L’Italia è un Paese con 60 milioni di Ct. E, quando si discute di calcio, ognuno si sente in dovere di esprimere la propria opinione: l’importanza del campione, l’episodio che ha deciso l’esito della partita, le prestazioni di un giocatore. Se le riflessioni dei tifosi sono tutte rapportate al gioco, alla tattica e alle prestazioni delle squadre e dei calciatori, ci sono aspetti economici, urbanistici, sociologici e storici che rendono insostituibile, oltre che totalizzante, nella nostra cultura il calcio, come dimostra l’ambiziosa ricerca “Umanità nel pallone”, presentata in Cattolica lo scorso 14 novembre.

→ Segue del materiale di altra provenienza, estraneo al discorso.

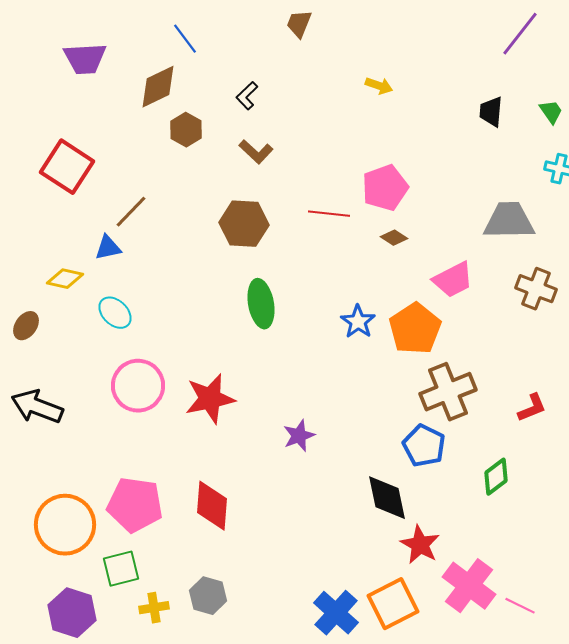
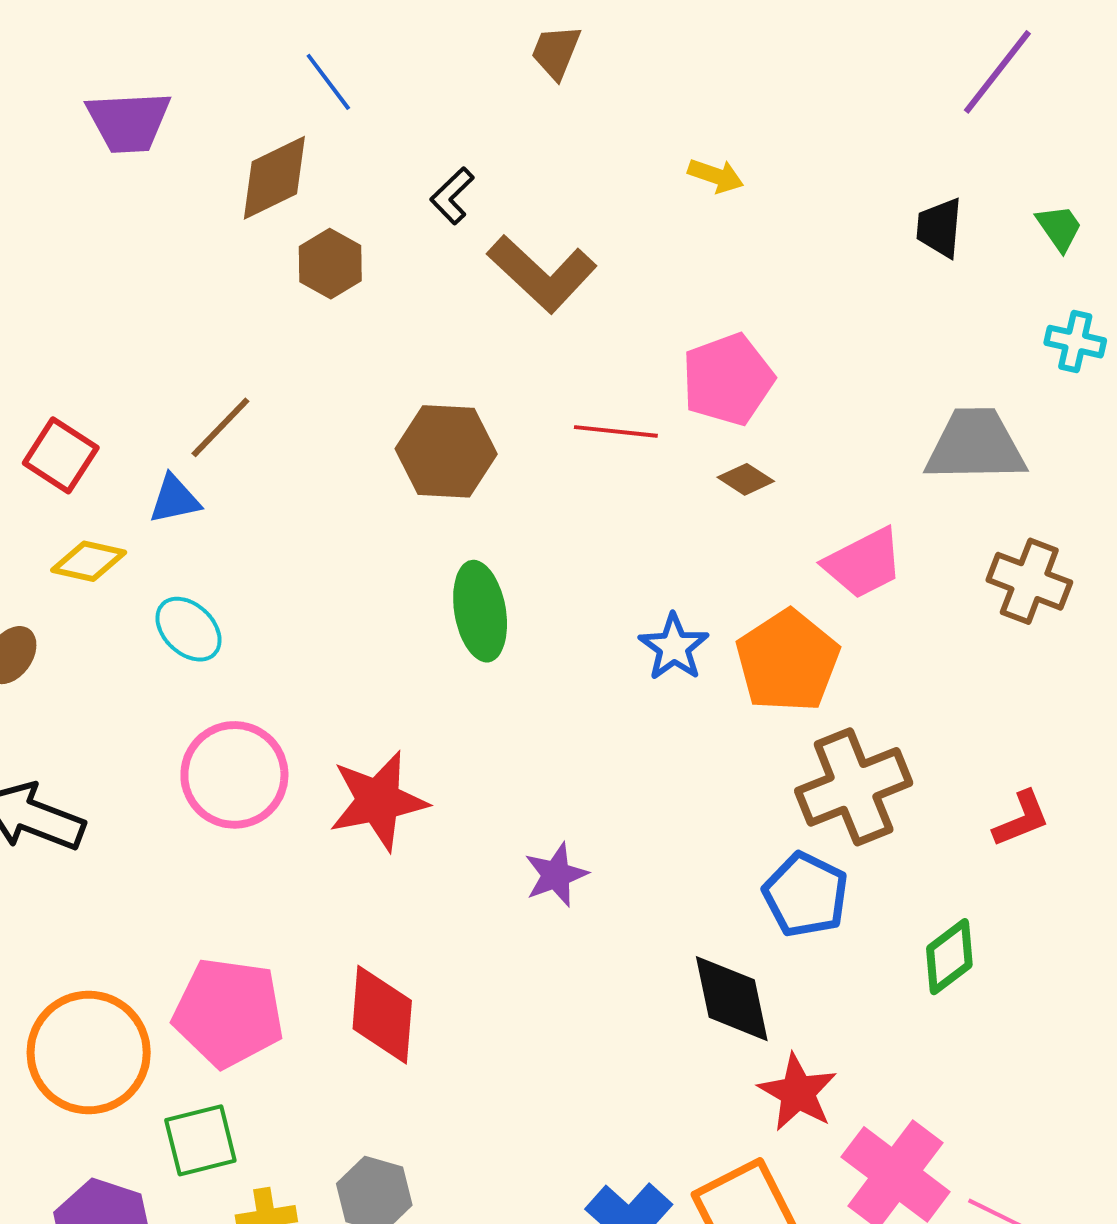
brown L-shape: (256, 152) -> (542, 274), moved, size x1.6
red square: (67, 167) -> (61, 455), moved, size x0.7

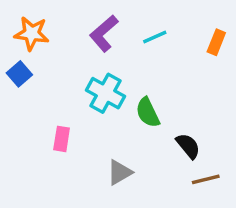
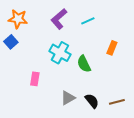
orange rectangle: (216, 42) -> (112, 48), moved
black semicircle: (188, 146) -> (92, 101), moved

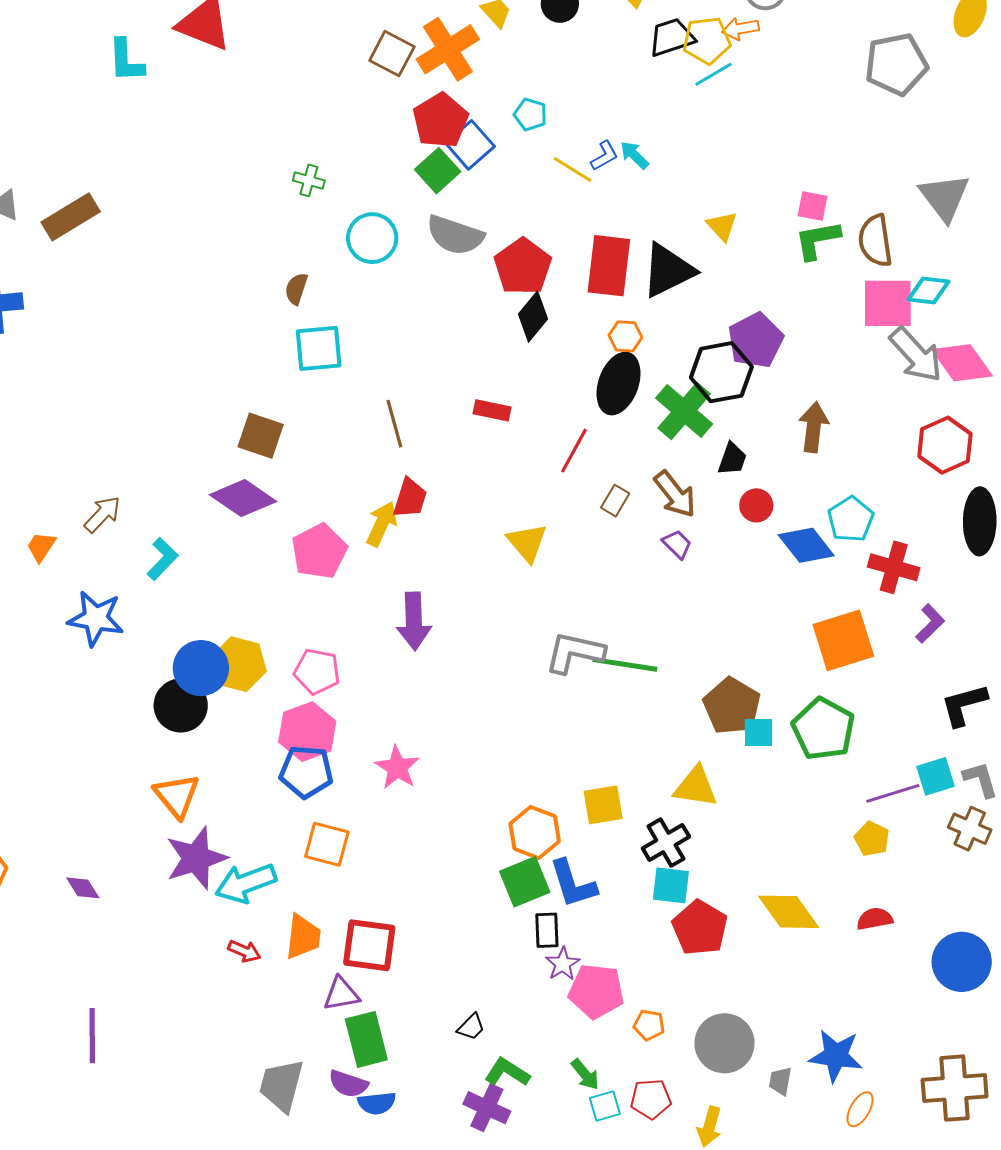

Promosso dal Consiglio nazionale delle ricerche (Cnr), e in particolare dall’Istituto di studi sulle società del Mediterraneo (Issm) e dall’Istituto di ricerca sulla crescita economica sostenibile (Ircres) con la collaborazione dell’Ateneo, il progetto coordinato da Maurizio Lupo indaga il calcio dal punto di vista linguistico, architettonico, degli usi e costumi, e culminerà con la pubblicazione di un testo scritto a più mani.
Il calcio, infatti, rappresenta un mondo talmente vasto che va ben oltre il semplice campo di gioco. Per Pierluigi Allotti, docente dell’università La Sapienza di Roma, lo stadio non è più vincolato alla sola fruizione di uno spettacolo, ma è concepito come occasione di aggregazione, un momento per trasmettere cultura: da mero edificio diventa una sede dove il tifoso va fidelizzato.
Grazia Biorci, ricercatrice di Ircres, si è invece occupata del comportamento dei supporter durante la partita, con risvolti linguistici interessanti: nella sua ricerca emerge che striscioni, cori e coreografie sono soprattutto «un dialogo tra le tifoserie, perché ci sono rimandi a fatti avvenuti in precedenza tra le due fazioni». Allo stadio «funziona un linguaggio particolare, che ha regole precise, allusioni ed evocazioni: la maggior parte degli slogan ha carattere bellico, epico, mentre altri sono in rima o assonanza». Per Biorci, il tifoso partecipa attivamente alla partita fino a diventare “spett-attore”, ossia un attore senza il quale un match perde quasi il suo senso.
Concetta Damiani, dell’archivio di Stato di Salerno, fornisce precise piste di ricerca e fonti da consultare per una eventuale tesi di laurea su temi calcistici. Oltre ai musei gestiti direttamente dalle società, le carte della questura e gli articoli giornalistici, la relatrice ha spronato gli studenti a consultare il ricco archivio del Comitato olimpico nazionale italiano (Coni) e le gallerie fotografiche presenti sul web, ricordando però che la memoria collettiva di un evento sportivo appartiene soprattutto a giocatori e dirigenti che hanno vissuto in prima persona quel momento.
Per Filippo Galli, già difensore del Milan e ora allenatore, «il calcio non è per forza educativo: assume un valore positivo se fatto bene». Secondo Galli «va messo al centro non solo l’allievo, ma anche tutte le persone coinvolte nel processo di formazione», come psicologi, pedagogisti, preparatori atletici, nutrizionisti e famiglie. Questo sport, infatti, rappresenta «un fenomeno trasversale», che coinvolge più categorie di persone: creare reti positive è fondamentale, per insegnare e a propria volta imparare. «Ecco perché il Milan ha offerto l’alternanza scuola-lavoro nelle sue sedi, instaurando anche legami con enti pubblici e privati come l’università Cattolica, aprendo le porte a tirocinanti e iscritti ai master in Scienze motorie. È un rapporto bidirezionale».
E proprio l’Ateneo - come ricorda Francesco Casolo, coordinatore del corso di laurea in Scienze motorie e dello sport - continua a coltivare l’importanza del mondo calcistico con master dedicati (Teoria e metodologia della preparazione atletica nel calcio e Comunicare lo sport), impegnandosi a dare sempre voce «ad altri aspetti di questo gioco, oltre a quello della prestazione».